– Так, – протянул Кашин. – Кажется, я начинаю понимать, куда ты пропал в конце мая. Черт тебя возьми, так это было глубокое погружение? Сколько она выдержала? Всего три месяца? Я бы рядом с тобой и недели не продержался. Вот я помню…
– Вовка, – сказал Рыбкин. – Не говори ничего. Просто имей в виду, что это была та самая девчонка.
– А Ольга не та самая? – спросил Кашин.
– Была ею, – ответил Рыбкин. – Или почти была. И продолжала бы… наверное. Да я не тот самый оказался. Для нее. Думаю так.
– Разве мы с тобой в том возрасте, когда еще можно немного сойти с ума? – спросил Кашин.
– А если забыть о возрасте? – ответил вопросом Рыбкин.
– Склероз предлагаешь или деменцию? Ау? Ты уверен? Что молчишь?
Да, Кашин умел напустить сарказма в тон, как никто. Рыбкин ответил не сразу. Почему-то ему показалось, что поведать приятелю о сломанном ненароком члене было куда как проще, чем разворачивать перед ним же что-то такое, что должно находиться под кожей. Может быть, в тайне от самого себя.
– Ты о чем? – наконец спросил Рыбкин. – О какой уверенности ты говоришь? О том, нужен ли мне воздух? Я думаю, что нужен. К примеру, чтобы дышать.
– А не поздновато ли? – спросил Кашин.
– Дышать? – переспросил Рыбкин. – Не думаю. Короче – девчонка пропала. Не было ни ссоры, ничего. Недели не прошло, как она ревела, узнав, что у меня отец умер. Хлюпала носом, когда мы прощались. Должна была приехать за мной в аэропорт. Не приехала. На звонки не отвечает.

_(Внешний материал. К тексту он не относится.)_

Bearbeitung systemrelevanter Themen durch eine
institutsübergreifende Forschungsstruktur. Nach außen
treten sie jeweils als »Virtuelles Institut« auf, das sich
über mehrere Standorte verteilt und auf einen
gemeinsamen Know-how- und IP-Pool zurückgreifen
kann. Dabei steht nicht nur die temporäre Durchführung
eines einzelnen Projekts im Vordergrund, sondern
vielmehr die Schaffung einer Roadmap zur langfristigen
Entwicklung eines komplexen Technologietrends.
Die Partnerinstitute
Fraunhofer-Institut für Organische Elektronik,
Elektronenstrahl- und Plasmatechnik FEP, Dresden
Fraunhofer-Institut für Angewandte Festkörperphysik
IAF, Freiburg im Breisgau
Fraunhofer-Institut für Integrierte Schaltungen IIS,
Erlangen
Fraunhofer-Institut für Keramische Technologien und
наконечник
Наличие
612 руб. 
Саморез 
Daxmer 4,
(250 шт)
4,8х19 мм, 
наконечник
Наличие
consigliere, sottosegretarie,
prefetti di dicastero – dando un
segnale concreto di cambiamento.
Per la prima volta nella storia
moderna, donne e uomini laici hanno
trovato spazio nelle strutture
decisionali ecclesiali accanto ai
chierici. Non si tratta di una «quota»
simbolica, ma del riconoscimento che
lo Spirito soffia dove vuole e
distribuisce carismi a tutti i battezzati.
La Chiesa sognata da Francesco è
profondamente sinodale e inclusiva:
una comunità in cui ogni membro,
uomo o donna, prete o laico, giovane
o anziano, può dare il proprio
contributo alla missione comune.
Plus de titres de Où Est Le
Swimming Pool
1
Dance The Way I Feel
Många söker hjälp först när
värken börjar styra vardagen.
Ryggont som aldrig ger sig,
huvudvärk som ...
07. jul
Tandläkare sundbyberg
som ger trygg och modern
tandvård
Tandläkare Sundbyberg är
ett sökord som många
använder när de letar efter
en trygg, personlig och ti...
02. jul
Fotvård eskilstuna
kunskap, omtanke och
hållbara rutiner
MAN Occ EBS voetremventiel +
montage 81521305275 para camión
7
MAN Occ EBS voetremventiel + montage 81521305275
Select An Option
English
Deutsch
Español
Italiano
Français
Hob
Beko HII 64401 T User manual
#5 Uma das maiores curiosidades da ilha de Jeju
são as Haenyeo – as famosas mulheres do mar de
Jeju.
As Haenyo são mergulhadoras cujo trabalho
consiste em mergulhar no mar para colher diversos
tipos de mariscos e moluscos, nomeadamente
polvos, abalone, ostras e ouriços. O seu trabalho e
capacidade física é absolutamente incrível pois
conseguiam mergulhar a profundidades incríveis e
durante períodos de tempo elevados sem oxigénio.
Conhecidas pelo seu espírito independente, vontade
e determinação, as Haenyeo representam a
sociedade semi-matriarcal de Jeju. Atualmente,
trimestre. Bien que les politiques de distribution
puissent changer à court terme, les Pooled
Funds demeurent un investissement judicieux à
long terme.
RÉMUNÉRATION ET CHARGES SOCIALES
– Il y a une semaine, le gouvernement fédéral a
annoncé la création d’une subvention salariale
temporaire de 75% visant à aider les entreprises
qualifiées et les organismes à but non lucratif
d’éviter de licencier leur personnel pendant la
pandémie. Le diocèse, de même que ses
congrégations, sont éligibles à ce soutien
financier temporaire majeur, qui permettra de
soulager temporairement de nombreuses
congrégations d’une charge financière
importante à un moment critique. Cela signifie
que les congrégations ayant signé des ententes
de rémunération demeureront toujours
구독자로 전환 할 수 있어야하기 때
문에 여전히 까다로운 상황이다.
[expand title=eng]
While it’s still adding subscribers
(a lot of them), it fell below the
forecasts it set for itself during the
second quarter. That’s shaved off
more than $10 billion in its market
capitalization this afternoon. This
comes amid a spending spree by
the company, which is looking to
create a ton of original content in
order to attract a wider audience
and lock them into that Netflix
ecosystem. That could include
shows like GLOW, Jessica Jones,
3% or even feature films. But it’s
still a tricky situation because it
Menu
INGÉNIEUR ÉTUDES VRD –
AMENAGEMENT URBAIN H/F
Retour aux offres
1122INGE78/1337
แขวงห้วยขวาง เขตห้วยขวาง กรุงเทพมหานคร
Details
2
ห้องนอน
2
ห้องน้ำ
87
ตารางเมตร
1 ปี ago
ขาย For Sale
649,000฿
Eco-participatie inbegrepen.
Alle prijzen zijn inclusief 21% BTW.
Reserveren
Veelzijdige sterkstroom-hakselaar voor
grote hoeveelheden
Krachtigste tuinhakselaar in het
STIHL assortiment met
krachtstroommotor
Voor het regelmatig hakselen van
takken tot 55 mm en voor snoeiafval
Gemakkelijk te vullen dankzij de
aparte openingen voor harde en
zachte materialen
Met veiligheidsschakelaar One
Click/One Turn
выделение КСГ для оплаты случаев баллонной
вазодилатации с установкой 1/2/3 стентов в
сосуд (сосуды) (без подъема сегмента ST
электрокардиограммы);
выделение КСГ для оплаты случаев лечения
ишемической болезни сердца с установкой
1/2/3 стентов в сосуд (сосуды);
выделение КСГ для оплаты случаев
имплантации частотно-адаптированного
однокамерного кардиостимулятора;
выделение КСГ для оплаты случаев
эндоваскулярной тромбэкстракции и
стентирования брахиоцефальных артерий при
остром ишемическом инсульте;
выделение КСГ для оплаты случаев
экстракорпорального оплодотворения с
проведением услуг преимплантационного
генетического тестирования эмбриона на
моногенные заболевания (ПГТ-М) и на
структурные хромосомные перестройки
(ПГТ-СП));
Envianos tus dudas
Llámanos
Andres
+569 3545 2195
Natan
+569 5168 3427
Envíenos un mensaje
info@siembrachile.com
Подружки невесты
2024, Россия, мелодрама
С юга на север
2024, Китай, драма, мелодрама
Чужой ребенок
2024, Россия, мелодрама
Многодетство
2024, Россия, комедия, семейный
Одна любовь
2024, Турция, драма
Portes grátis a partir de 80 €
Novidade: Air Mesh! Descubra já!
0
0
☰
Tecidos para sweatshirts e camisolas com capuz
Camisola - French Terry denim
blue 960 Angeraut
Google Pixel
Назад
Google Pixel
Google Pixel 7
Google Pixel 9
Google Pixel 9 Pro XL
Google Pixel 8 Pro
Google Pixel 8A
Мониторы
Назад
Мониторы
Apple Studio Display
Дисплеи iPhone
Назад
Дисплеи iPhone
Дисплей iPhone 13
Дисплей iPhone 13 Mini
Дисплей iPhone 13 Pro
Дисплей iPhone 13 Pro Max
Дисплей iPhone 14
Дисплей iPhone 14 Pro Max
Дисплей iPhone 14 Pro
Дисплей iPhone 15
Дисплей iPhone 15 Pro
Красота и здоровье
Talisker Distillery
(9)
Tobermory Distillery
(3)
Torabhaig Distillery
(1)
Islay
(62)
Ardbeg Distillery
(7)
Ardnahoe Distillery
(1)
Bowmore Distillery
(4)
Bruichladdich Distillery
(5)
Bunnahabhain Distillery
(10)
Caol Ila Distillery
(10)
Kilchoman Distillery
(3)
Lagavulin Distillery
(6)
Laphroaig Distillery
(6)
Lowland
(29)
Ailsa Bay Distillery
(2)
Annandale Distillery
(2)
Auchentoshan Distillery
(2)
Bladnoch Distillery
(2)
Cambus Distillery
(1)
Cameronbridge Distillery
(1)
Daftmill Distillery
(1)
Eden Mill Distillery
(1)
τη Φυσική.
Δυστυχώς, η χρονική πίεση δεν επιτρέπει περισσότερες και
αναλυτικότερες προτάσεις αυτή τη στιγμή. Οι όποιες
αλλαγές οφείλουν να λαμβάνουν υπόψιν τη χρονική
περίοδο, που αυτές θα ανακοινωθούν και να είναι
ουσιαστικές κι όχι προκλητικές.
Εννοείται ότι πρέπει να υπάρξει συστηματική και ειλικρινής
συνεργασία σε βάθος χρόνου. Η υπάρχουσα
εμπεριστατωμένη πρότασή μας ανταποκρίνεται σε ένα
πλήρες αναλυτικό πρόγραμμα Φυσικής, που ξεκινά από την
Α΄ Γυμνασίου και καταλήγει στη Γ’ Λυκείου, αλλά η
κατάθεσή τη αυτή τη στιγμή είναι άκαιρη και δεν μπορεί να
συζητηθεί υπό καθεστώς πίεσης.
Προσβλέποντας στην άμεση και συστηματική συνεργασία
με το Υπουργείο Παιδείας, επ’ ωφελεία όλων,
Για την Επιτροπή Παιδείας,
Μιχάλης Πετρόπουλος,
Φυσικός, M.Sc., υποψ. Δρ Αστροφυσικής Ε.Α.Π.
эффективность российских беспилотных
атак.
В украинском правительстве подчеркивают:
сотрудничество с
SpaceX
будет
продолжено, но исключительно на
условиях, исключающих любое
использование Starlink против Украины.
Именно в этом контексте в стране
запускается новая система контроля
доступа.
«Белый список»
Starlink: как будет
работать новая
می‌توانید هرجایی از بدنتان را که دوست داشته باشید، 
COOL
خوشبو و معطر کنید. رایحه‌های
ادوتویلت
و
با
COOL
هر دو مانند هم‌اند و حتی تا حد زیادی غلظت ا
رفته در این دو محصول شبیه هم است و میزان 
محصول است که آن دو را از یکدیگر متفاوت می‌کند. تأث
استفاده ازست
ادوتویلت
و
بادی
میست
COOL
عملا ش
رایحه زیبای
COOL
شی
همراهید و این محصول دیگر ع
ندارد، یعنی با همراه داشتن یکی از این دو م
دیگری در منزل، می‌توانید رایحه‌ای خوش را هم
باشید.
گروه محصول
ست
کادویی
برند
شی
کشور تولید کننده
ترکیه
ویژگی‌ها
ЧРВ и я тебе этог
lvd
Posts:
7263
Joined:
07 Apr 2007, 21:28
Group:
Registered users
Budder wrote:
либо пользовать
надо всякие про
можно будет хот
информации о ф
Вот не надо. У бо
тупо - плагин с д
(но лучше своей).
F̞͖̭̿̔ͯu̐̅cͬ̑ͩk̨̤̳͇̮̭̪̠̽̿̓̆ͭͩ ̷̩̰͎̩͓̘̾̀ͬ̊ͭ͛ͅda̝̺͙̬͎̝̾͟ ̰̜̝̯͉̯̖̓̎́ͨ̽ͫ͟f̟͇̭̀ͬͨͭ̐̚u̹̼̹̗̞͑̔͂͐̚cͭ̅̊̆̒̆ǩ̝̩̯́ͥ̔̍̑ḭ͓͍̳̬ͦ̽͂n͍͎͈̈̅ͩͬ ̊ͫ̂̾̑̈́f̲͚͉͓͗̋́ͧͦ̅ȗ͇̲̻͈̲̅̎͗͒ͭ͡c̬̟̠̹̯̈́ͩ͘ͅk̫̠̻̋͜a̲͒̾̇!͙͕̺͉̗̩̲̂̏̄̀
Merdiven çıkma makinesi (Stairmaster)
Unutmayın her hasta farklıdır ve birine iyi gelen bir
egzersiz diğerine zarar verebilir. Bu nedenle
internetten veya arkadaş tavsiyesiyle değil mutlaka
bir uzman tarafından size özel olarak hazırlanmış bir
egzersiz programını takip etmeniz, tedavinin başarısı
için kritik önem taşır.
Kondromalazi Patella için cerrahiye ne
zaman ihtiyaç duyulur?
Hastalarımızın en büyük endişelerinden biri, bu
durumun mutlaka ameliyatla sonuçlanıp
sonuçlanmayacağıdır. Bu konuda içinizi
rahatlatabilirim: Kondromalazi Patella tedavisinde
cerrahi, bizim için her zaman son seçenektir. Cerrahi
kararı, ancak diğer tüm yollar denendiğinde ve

Готов предположить самое страшное.
– То, что она бросила тебя – старого дурака? – спросил Кашин.
– Самое страшное – это самое страшное, – не согласился Рыбкин. – То, что она попала в беду.
– Всем бы твой оптимизм, – вздохнул Кашин. – Другие варианты рассматриваются?
– Не знаю… – поморщился, оглядываясь, Рыбкин. – Все, что угодно. Но на нее это непохоже. Логики я не вижу. Понимаешь… она отличается от всех. Но предсказуема. На своем уровне. Она должна вести себя как ответственный человек. То есть, предупредить, позвонить, сообщить, дать о себе знать. Без вариантов.
– Слушай, где ты берешь такие знакомства? – заинтересовался Кашин. – Или я всегда западаю на противоположностей?
– Я не знаю, – Рыбкин отошел к окну, потянул на себя фрамугу. – Прошу тебя, узнай, что можешь. Девчонку зовут Саша Морозова. Лет ей… Черт, не знаю. Двадцать пять, тридцать, тридцать два – тридцать три. Нет, вряд ли больше двадцати восьми. Мать где-то в Нижнем Новгороде. До последнего времени снимала квартиру на Стромынке. Записывай адрес. Да, и телефон. Если вдруг все-таки ответит, скажись моим другом. Ей, кстати, все было интересно. Хотела с дочерью моей познакомиться.
– Да у нее были на тебя далеко идущие планы! – отметил Кашин.
– Нет, – отрезал Рыбкин. – Просто хотела посмотреть, как я могу отразиться в детях. Спортивный интерес. И никаких планов. Демонстративно и категорически. Отношения… без обязательств, разговоры, взаимное влечение и… почти щенячье повизгивание при встрече. Впрочем, беззвучно. Одним взглядом.
– Чтоб мне сдохнуть, – пробормотал Кашин. – Что-то я не помню такого фильма! Это чего же? Бинго? Или ты в глубокой разработке? Владеешь государственными секретами?
– Не знаю, – повторил Рыбкин. – Ничего не знаю. Так бывает. Да в той же логистике. Все вроде бы бьет по всем позициям. Потом сбой в одном пункте и полная ясность сменяется полной неясностью. Здание рушится. Короче. С моей идиллией что-то случилось. Пока я был в Красноярске, она внезапно съехала. Куда, почему – неизвестно. Работала в парикмахерской напротив нашего офиса. Я звонил – взяла отгулы на ближайшую неделю, но увольняться вроде не собиралась. Никаких координат не оставила, близко ни с кем знакома не была.